To enhance system scalability and fault tolerance, FalconEye implemented a strategy of decomposing its monolithic server into multiple services, with each one focusing on a specific, simple functionality.

  1. Gateway server: Its role is not only to receive and authenticate client requests, but also as a producer, enqueuing the corresponding tasks into Apache Kafka.

  2. Kafka Service: Serves as a mediator between the Gateway Server and other services, storing error log data and tasks for scheduled checks of alert rules.

  3. Event service: a consumer to pull and process event data from Kafka

  4. Notification service: a consumer to pull and check alert rule from Kafka

Features

  • Enhanced the scalability by decomposing notification and event process features into distinct Fastify services, optimizing resource allocation.
  • Improved system scalability by setting up AWS EventBridge and Lambda for automated task handling and alert checks in the notification service.
  • Optimized system efficiency and job handling capacity by integrating Apache Kafka for asynchronously processing high-throughput event and notification tasks.
  • All services in the project are containerized using Docker, increasing system portability.

Load test

To test the system's stability under long-term data uploading and writing scenarios, I used K6 to conduct the following test plan.

Test program

Warming up phase: increase to 100 virtual users in 1 minute.
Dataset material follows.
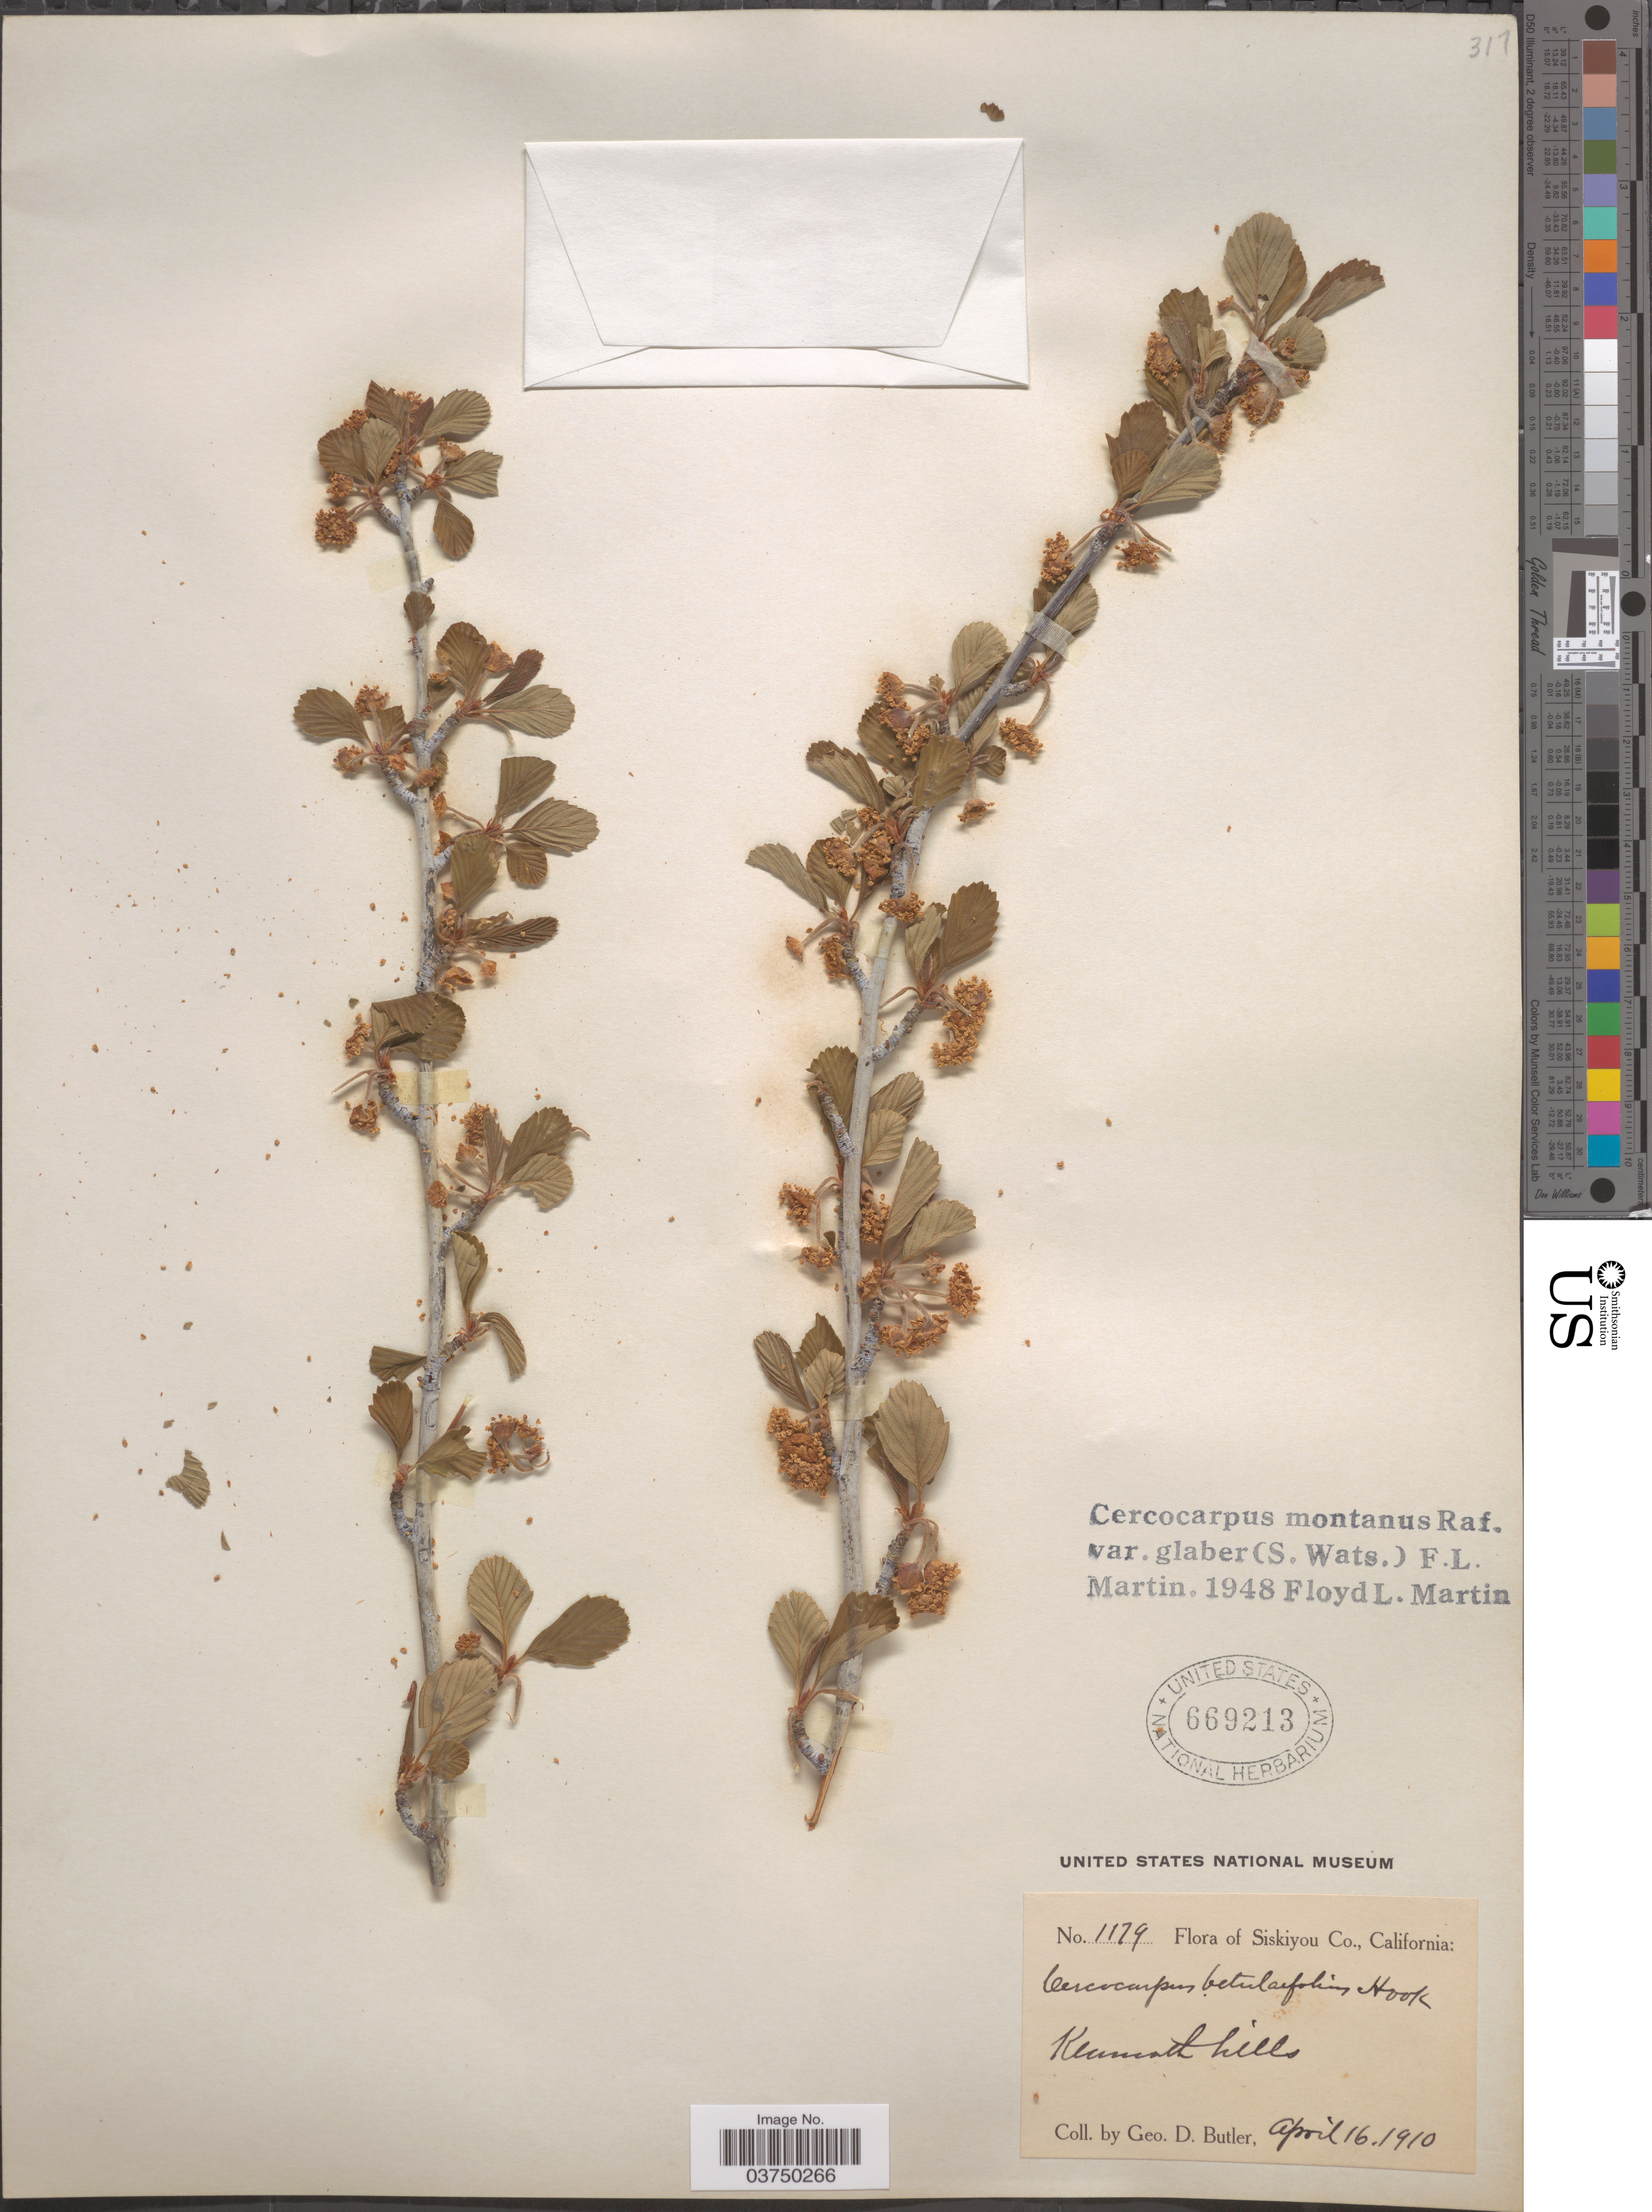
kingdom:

Phase 1: maintain 100 virtual users in 3 minutes.

Increase load: increase to N virtual users in 1 minute.

Phase 2: maintain N virtual users in 3 minutes.

Cooling down phase: increase to N virtual users in 1 minute.

Result

VUs(p1/p2) machine type (gateway/ kafka) failed RPS gateway server CPU usage (min/max) consumer+kafka CPU usage (min/max)
100/400 t2.micro/t2.small 0.00% 151 70/100 40/92
100/400 2 * t2.micro/t2.small 0.00% 160 50/100 45/100
100/600 t2.micro/t2.small 2.42% 131 70/100 40/100
100/600 t3.micro/t2.small 0.16% 198.5 70/100 40/100
100/600 t3.micro/t2.small NA NA 50/- 40/-

Monitoring

monitor

  • Attained high availability by Monitoring system (CPU, RAM, and disk usage) and specific (Kafka) metrics for each EC2 instance via Prometheus and Grafana servers.

schema

table schema

License

This project is licensed under the MIT License - see the LICENSE file for details.